Without Guidance (1000 Iterations)	With Guidance (1100 Iterations)

"a pistachio croissant"¶

Without Guidance (1000 Iterations)	With Guidance (2000 Iterations)

"a standing corgi dog"¶

Without Guidance (1000 Iterations)	With Guidance (2000 Iterations)

2.2 Texture Map Optimization for Mesh¶

"a cow wearing a green sweater"¶

Initial Mesh	Final Mesh (2000 Iterations)
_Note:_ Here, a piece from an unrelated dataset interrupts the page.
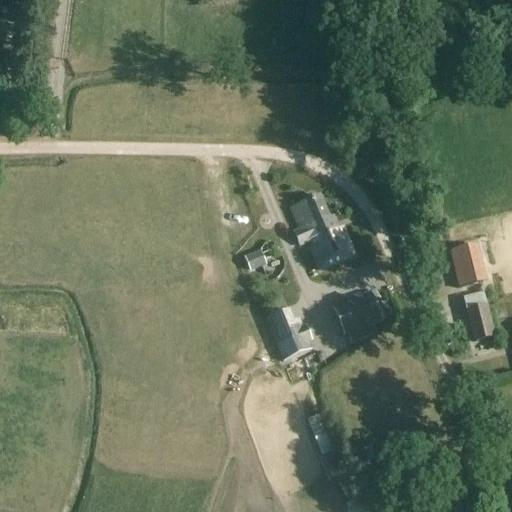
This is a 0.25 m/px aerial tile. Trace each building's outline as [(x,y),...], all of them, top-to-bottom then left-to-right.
[(299,248),(311,243),(322,269),(356,253),(343,223),(334,227),(320,196),(290,209),(300,230),(293,233),(299,248)] [(451,253),(459,289),(482,284),(474,248),(451,253)] [(250,273),(265,266),(260,252),(244,259),(250,273)] [(370,294),(333,309),(344,337),(381,321),(370,294)] [(466,313),(474,343),(493,338),(486,308),(466,313)] [(288,313),(266,321),(282,362),(310,351),(298,322),(293,324),(288,313)] [(318,354),(301,361),(306,372),(323,365),(318,354)] [(328,454),(339,449),(323,413),(312,419),(328,454)]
"a cow with a plaid outfit"¶

Initial Mesh	Final Mesh (2000 Iterations)

2.3 NeRF Optimization¶

"a standing corgi dog "¶

RGB Image (6000 Iterations)	Rendered Depth Video	Rendered RGB Video

"a fire breathing dragon"¶

RGB Image (6000 Iterations)	Rendered Depth Video	Rendered RGB Video

"a orange race car"¶

RGB Image (6000 Iterations)	Rendered Depth Video	Rendered RGB Video

One of the renderings that did not do well:¶

I suspect this is because the "formula one" is a very specific part of the prompt which may not be well represented in the training data.
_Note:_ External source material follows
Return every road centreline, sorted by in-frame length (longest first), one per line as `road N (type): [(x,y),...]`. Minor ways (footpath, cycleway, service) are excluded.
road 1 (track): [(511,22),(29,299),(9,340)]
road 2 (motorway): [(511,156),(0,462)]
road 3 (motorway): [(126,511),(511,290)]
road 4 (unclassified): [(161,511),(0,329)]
Therefore, we get this messy rendering with blobs of red. Simply changing to "orange car car" resulted in a much better output as seen above.

"a red formula one car"¶

RGB Image (6000 Iterations)	Rendered Depth Video	Rendered RGB Video

Extensions -- 2.4.1 View-dependent text embedding¶

To extend to view-dependent text embeddings, I changed the call to prepare_embeddings so it also returns text embeddings for the front, back, side views (along with the usual uncond and default). During the training loop, I added multiple calls to our SDS Loss computation, one per text embedding (Front, Back, Side, Default), and then aggregated all these losses to be backpropagated. Below, we can see some side by side comparisons:

"a standing corgi dog"¶

View Independent	View Dependent

We can see that the view dependent method has a positive effect on the consistency of the rendering in the following ways:

In the left column (View independent), the dog's face is very inconsistent and we see its eyes and nose flicker in and out of multiple views in a way that breaks the realism
From different views, the legs of the corgi also appear to change position in the View independent rendering, further showing the limitations of this method
In the view dependent rendering, the body is more consistent and we don't get the same flickering with the face (Even though the eyes aren't present at all, we see the snout in a consistent position)
The legs and the tail of the corgi in the view dependent are also more locked into position
Interestingly, we get the 3 ears artifact in both renderings

"a sleeping lion"¶

View Independent	View Dependent

In this example, the view dependent rendering just leads to a much better overall result
The lion object (although still a little vague) is much more recognizable than in the view independent rendering, and even though finer details are missing, you can see where the general head and body of the animal is
Furthermore, we get much less noise everywhere than in the view-independent, which seems as though it is in a hazy cloud. This is despite both renderings having been optimized for 100,000 iterations.